From June 1907 to August 1908 Williams made a third visit to England, leaving James Leask to run the magazine. In Wales he persuaded four ecclesias which were in fellowship with the "Fraternal Visitor" magazine of J.J. Hadley ("Suffolk Street") to avoid the extremes which characterized their brethren, but this only resulted in a third group which was rejected by both Birmingham Temperance Hall and Birmingham Suffolk St...

The process of division was unstoppable, and in November 1909 when Williams published an Unamended Statement of Faith, which was the old 1878 Birmingham Statement of Faith (BSF) with 7 minor changes, the new statement became known as the "BUSF" (though the 'B' for 'Birmingham' had in fact been dropped) and continued to be used by the Unamended Christadelphians.

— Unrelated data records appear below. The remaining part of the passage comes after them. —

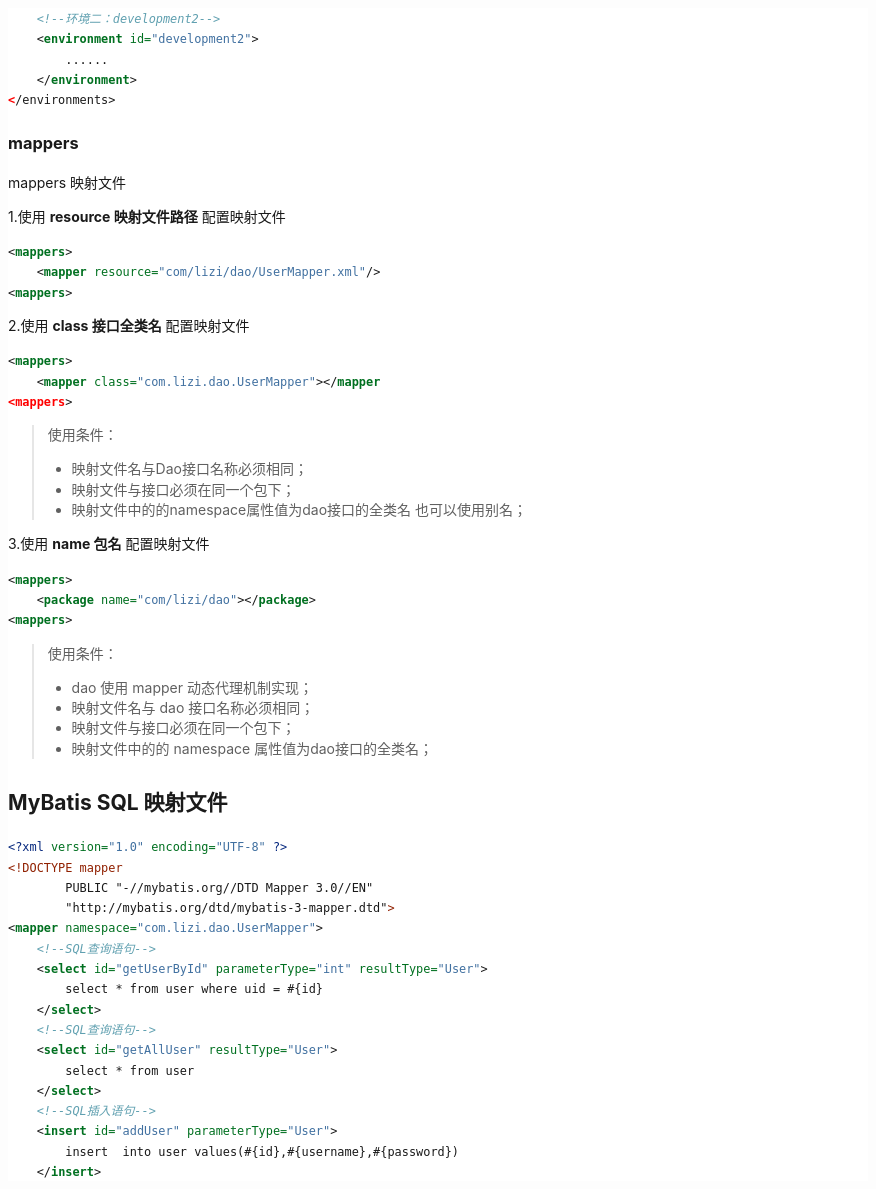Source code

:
 ```xml
    <!--环境二：development2-->
    <environment id="development2">
        ......
    </environment>
</environments>
```

### mappers

mappers 映射文件

1.使用 **resource 映射文件路径** 配置映射文件

```xml
<mappers>
    <mapper resource="com/lizi/dao/UserMapper.xml"/>
<mappers>
```

2.使用 **class 接口全类名** 配置映射文件

```xml
<mappers>
    <mapper class="com.lizi.dao.UserMapper"></mapper
<mappers>
```

> 使用条件：
>
> - 映射文件名与Dao接口名称必须相同；
> - 映射文件与接口必须在同一个包下；
> - 映射文件中的的namespace属性值为dao接口的全类名 也可以使用别名；

3.使用 **name 包名** 配置映射文件

```xml
<mappers>
    <package name="com/lizi/dao"></package>
<mappers>
```

> 使用条件：
>
> - dao 使用 mapper 动态代理机制实现；
> - 映射文件名与 dao 接口名称必须相同；
> - 映射文件与接口必须在同一个包下；
> - 映射文件中的的 namespace 属性值为dao接口的全类名；

## MyBatis SQL 映射文件

```xml
<?xml version="1.0" encoding="UTF-8" ?>
<!DOCTYPE mapper
        PUBLIC "-//mybatis.org//DTD Mapper 3.0//EN"
        "http://mybatis.org/dtd/mybatis-3-mapper.dtd">
<mapper namespace="com.lizi.dao.UserMapper">
    <!--SQL查询语句-->
    <select id="getUserById" parameterType="int" resultType="User">
        select * from user where uid = #{id}
    </select>
    <!--SQL查询语句-->
    <select id="getAllUser" resultType="User">
        select * from user
    </select>
    <!--SQL插入语句-->
    <insert id="addUser" parameterType="User">
        insert  into user values(#{id},#{username},#{password})
    </insert>
```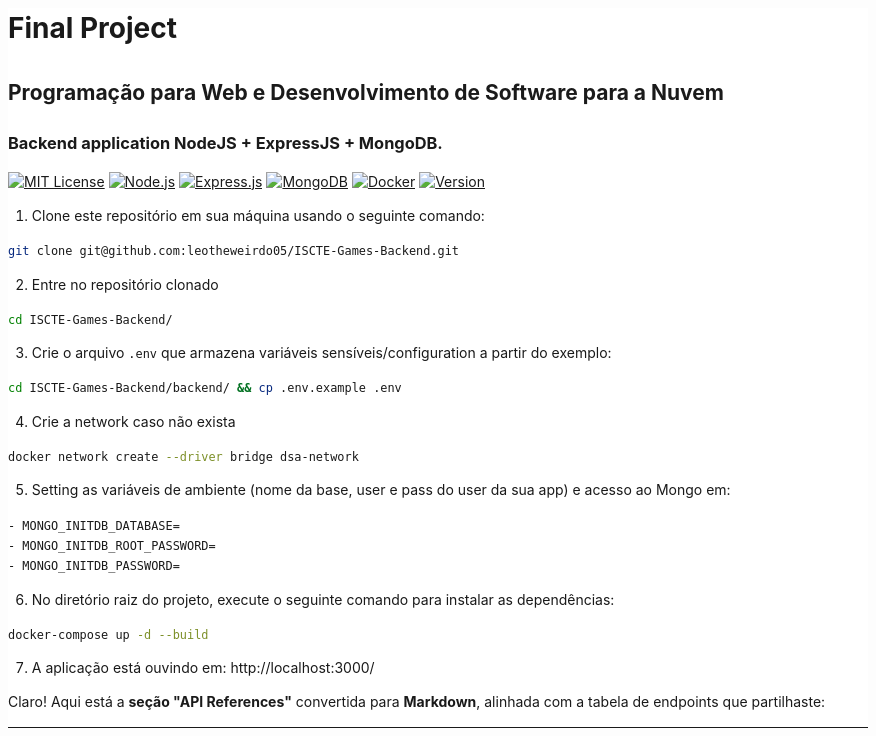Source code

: # Final Project
## Programação para Web e Desenvolvimento de Software para a Nuvem

### Backend application NodeJS + ExpressJS + MongoDB.


[![MIT License](https://img.shields.io/badge/License-MIT-green.svg)](https://choosealicense.com/licenses/mit/) [![Node.js](https://img.shields.io/badge/Node.js-18-green?logo=node.js)](https://nodejs.org/) [![Express.js](https://img.shields.io/badge/Express.js-4.18-black?logo=express)](https://expressjs.com/) [![MongoDB](https://img.shields.io/badge/MongoDB-7.0-green?logo=mongodb)](https://www.mongodb.com/) [![Docker](https://img.shields.io/badge/Docker-24.0-blue?logo=docker)](https://www.docker.com/) [![Version](https://img.shields.io/badge/Version-1.0-blue)](https://semver.org/)


1. Clone este repositório em sua máquina usando o seguinte comando:
```bash
git clone git@github.com:leotheweirdo05/ISCTE-Games-Backend.git
```


2. Entre no repositório clonado
```bash
cd ISCTE-Games-Backend/
```


3. Crie o arquivo `.env` que armazena variáveis sensíveis/configuration a partir do exemplo:
```bash
cd ISCTE-Games-Backend/backend/ && cp .env.example .env
```


4. Crie a network caso não exista
```bash
docker network create --driver bridge dsa-network
```


5. Setting as variáveis de ambiente (nome da base, user e pass do user da sua app) e acesso ao Mongo em:
```bash
- MONGO_INITDB_DATABASE=
- MONGO_INITDB_ROOT_PASSWORD=
- MONGO_INITDB_PASSWORD=
```


6. No diretório raiz do projeto, execute o seguinte comando para instalar as dependências:
```bash
docker-compose up -d --build
```


7. A aplicação está ouvindo em:
http://localhost:3000/


Claro! Aqui está a **seção "API References"** convertida para **Markdown**, alinhada com a tabela de endpoints que partilhaste:

---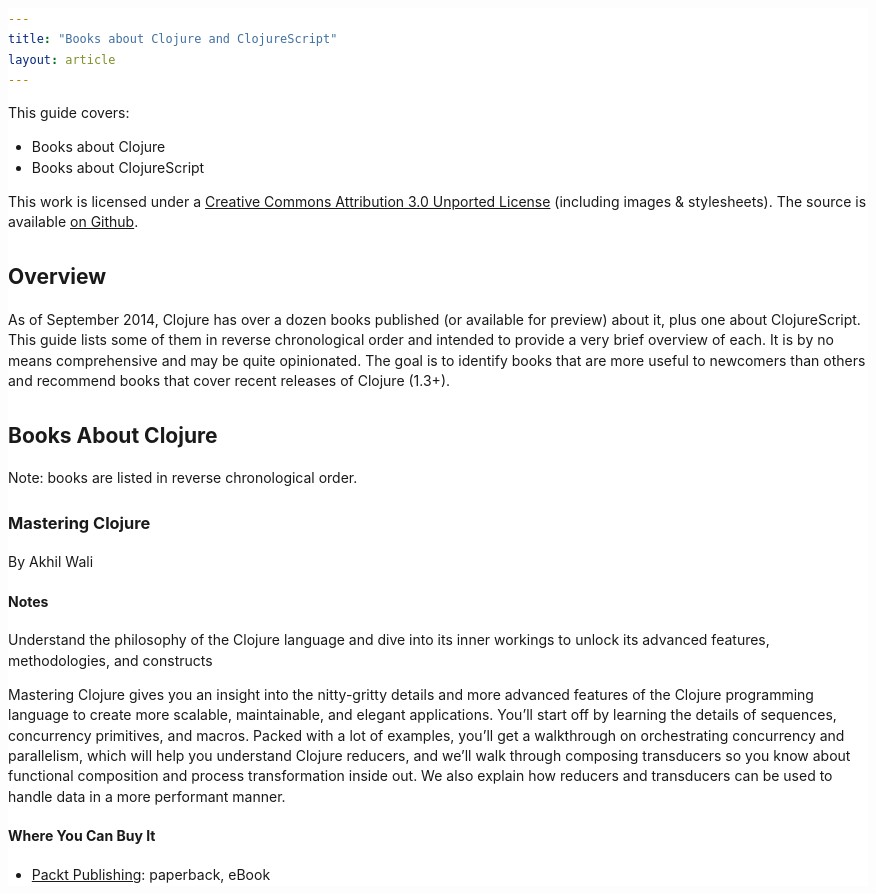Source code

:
 ```yaml
---
title: "Books about Clojure and ClojureScript"
layout: article
---
```


This guide covers:

 * Books about Clojure
 * Books about ClojureScript

This work is licensed under a <a rel="license" href="http://creativecommons.org/licenses/by/3.0/">Creative Commons Attribution 3.0 Unported License</a>
(including images & stylesheets). The source is available [on Github](https://github.com/clojuredocs/guides).


## Overview

As of September 2014, Clojure has over a dozen books published (or available for
preview) about it, plus one about ClojureScript. This guide lists some of them
in reverse chronological order and intended to provide a very brief
overview of each. It is by no means comprehensive and may be quite
opinionated. The goal is to identify books that are more useful to
newcomers than others and recommend books that cover recent releases
of Clojure (1.3+).



## Books About Clojure

Note: books are listed in reverse chronological order.


### Mastering Clojure

By Akhil Wali

#### Notes

Understand the philosophy of the Clojure language and dive into its inner workings to unlock its advanced features, methodologies, and constructs

Mastering Clojure gives you an insight into the nitty-gritty details and more advanced features of the Clojure programming language to create more scalable, maintainable, and elegant applications. You’ll start off by learning the details of sequences, concurrency primitives, and macros. Packed with a lot of examples, you’ll get a walkthrough on orchestrating concurrency and parallelism, which will help you understand Clojure reducers, and we’ll walk through composing transducers so you know about functional composition and process transformation inside out. We also explain how reducers and transducers can be used to handle data in a more performant manner.

#### Where You Can Buy It

* [Packt Publishing](https://www.packtpub.com/application-development/mastering-clojure):  paperback, eBook
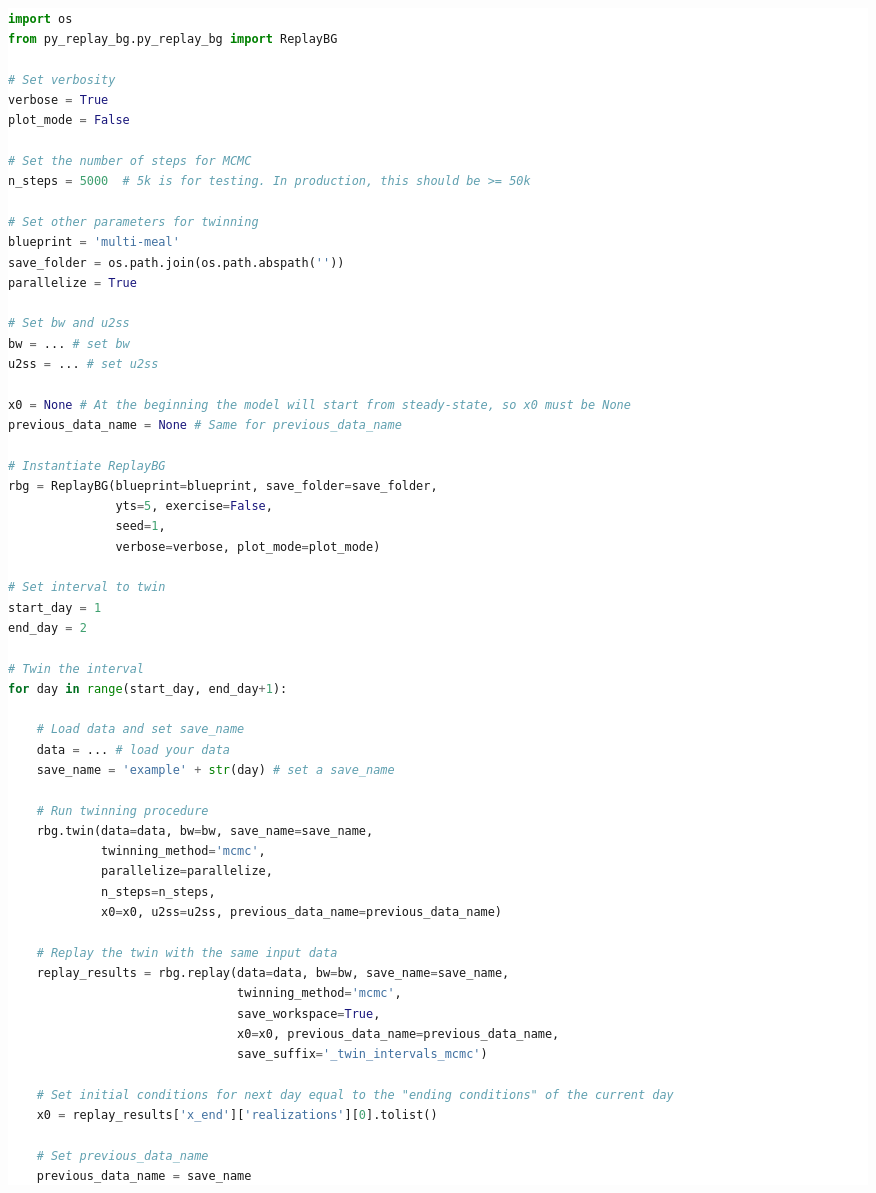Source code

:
 ```python
import os
from py_replay_bg.py_replay_bg import ReplayBG

# Set verbosity
verbose = True
plot_mode = False

# Set the number of steps for MCMC
n_steps = 5000  # 5k is for testing. In production, this should be >= 50k

# Set other parameters for twinning
blueprint = 'multi-meal'
save_folder = os.path.join(os.path.abspath(''))
parallelize = True

# Set bw and u2ss
bw = ... # set bw
u2ss = ... # set u2ss

x0 = None # At the beginning the model will start from steady-state, so x0 must be None
previous_data_name = None # Same for previous_data_name

# Instantiate ReplayBG
rbg = ReplayBG(blueprint=blueprint, save_folder=save_folder,
               yts=5, exercise=False,
               seed=1,
               verbose=verbose, plot_mode=plot_mode)

# Set interval to twin
start_day = 1
end_day = 2

# Twin the interval
for day in range(start_day, end_day+1):

    # Load data and set save_name
    data = ... # load your data
    save_name = 'example' + str(day) # set a save_name

    # Run twinning procedure
    rbg.twin(data=data, bw=bw, save_name=save_name,
             twinning_method='mcmc',
             parallelize=parallelize,
             n_steps=n_steps,
             x0=x0, u2ss=u2ss, previous_data_name=previous_data_name)

    # Replay the twin with the same input data
    replay_results = rbg.replay(data=data, bw=bw, save_name=save_name,
                                twinning_method='mcmc',
                                save_workspace=True,
                                x0=x0, previous_data_name=previous_data_name,
                                save_suffix='_twin_intervals_mcmc')

    # Set initial conditions for next day equal to the "ending conditions" of the current day
    x0 = replay_results['x_end']['realizations'][0].tolist()

    # Set previous_data_name
    previous_data_name = save_name
```
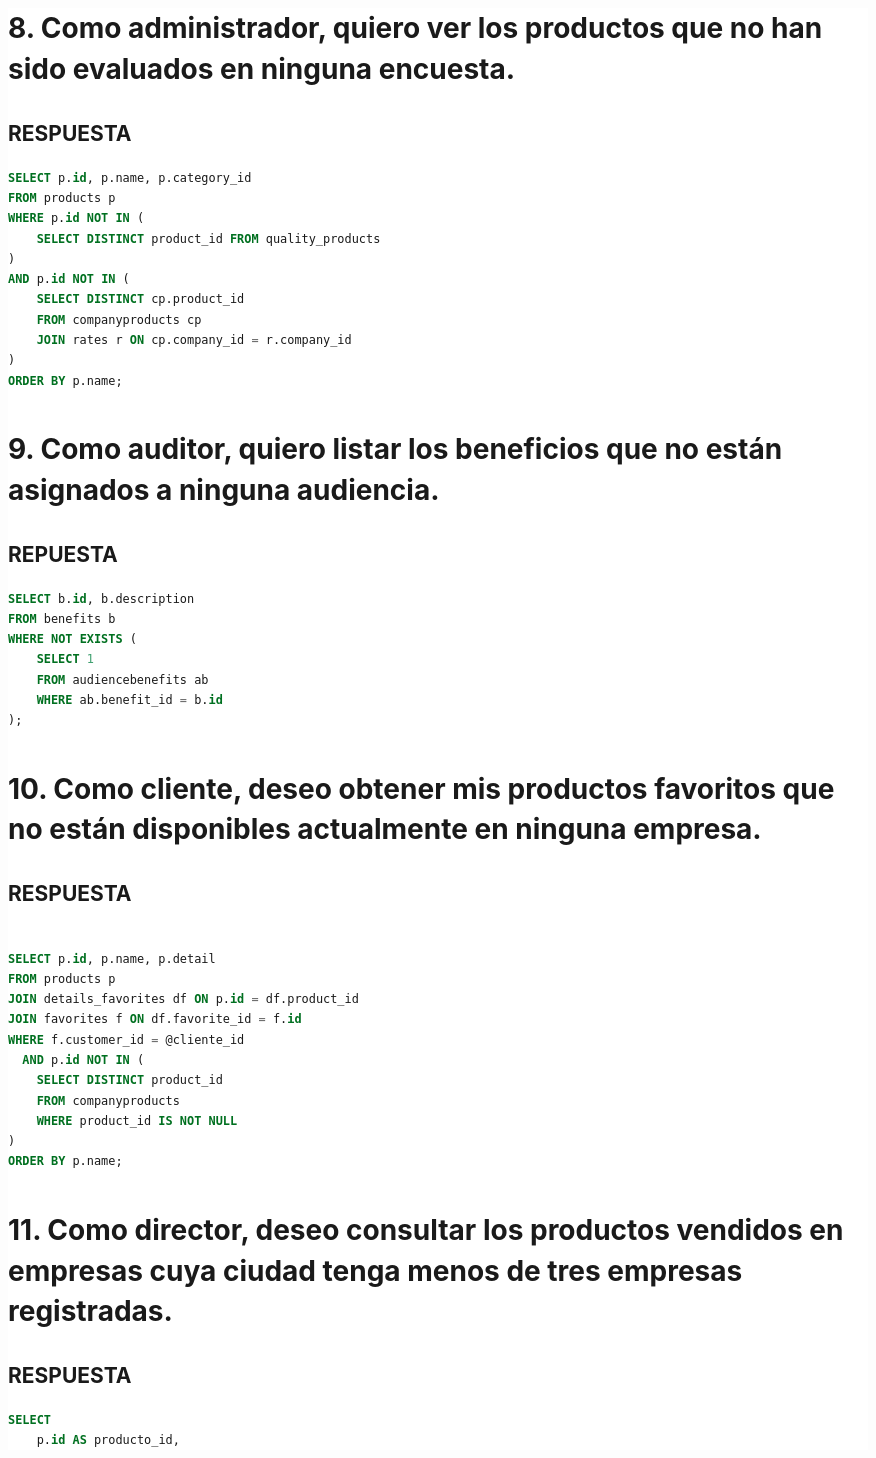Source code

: # 8. Como administrador, quiero ver los productos que no han sido evaluados en ninguna encuesta.
## RESPUESTA
```sql
SELECT p.id, p.name, p.category_id
FROM products p
WHERE p.id NOT IN (
    SELECT DISTINCT product_id FROM quality_products
)
AND p.id NOT IN (
    SELECT DISTINCT cp.product_id 
    FROM companyproducts cp
    JOIN rates r ON cp.company_id = r.company_id
)
ORDER BY p.name;
```

# 9. Como auditor, quiero listar los beneficios que no están asignados a ninguna audiencia.

## REPUESTA
```sql
SELECT b.id, b.description
FROM benefits b
WHERE NOT EXISTS (
    SELECT 1
    FROM audiencebenefits ab
    WHERE ab.benefit_id = b.id
);
```
# 10. Como cliente, deseo obtener mis productos favoritos que no están disponibles actualmente en ninguna empresa.
## RESPUESTA

```sql

SELECT p.id, p.name, p.detail
FROM products p
JOIN details_favorites df ON p.id = df.product_id
JOIN favorites f ON df.favorite_id = f.id
WHERE f.customer_id = @cliente_id
  AND p.id NOT IN (
    SELECT DISTINCT product_id 
    FROM companyproducts
    WHERE product_id IS NOT NULL
)
ORDER BY p.name;
```
# 11. Como director, deseo consultar los productos vendidos en empresas cuya ciudad tenga menos de tres empresas registradas.
## RESPUESTA
```sql
SELECT 
    p.id AS producto_id,
```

In 1911 Williams relocated both home and magazine from Chicago to Orlando, Florida

In 1913 he made a fourth visit to Britain visiting Sowerby Bridge, Heckmondike, Leeds and Huddersfield in Yorkshire arranged by Hall, then London for meetings arranged by Owler. Heading back by train from London to Mumbles he collapsed and died on December 8, aged 66. After William's death his role of editor passed to A.H. Zilmer, formerly a Lutheran pastor, then a Church of God Abrahamic Faith minister, then as a Christadelphian the associate editor of The Faith magazine, which he resigned on taking up William's position. After two years he was replaced with John Owler, mentioned above. Some years later editorship also passed to Albert Hall, also mentioned above, who had emigrated to British Columbia.

==Works==

- The Great Salvation. The Christadelphian Advocate, Chicago, 1893.
- The World's Redemption. The Christadelphian Advocate, Chicago, 1898.
- Man: His Origin, Nature and Destiny. The Christadelphian Advocate, Chicago, undated.
- The Devil - His Origin and End. The Christadelphian Advocate, Chicago, undated.
- Adamic Condemnation and the Responsibility Question. The Christadelphian Advocate, Chicago, undated.
- Rectification. The Christadelphian Advocate, Chicago, undated.
- Regeneration - What it is and how it is effected. The Christadelphian Advocate, Chicago, undated.
- Hell Torments - a failure, a fallacy and a fraud. The Christadelphian Advocate, Chicago, undated.

Biography and selected works:
- The Christadelphian Advocate Committee: Life and Works of Bro. Thomas Williams The Christadelphian Advocate, 1974.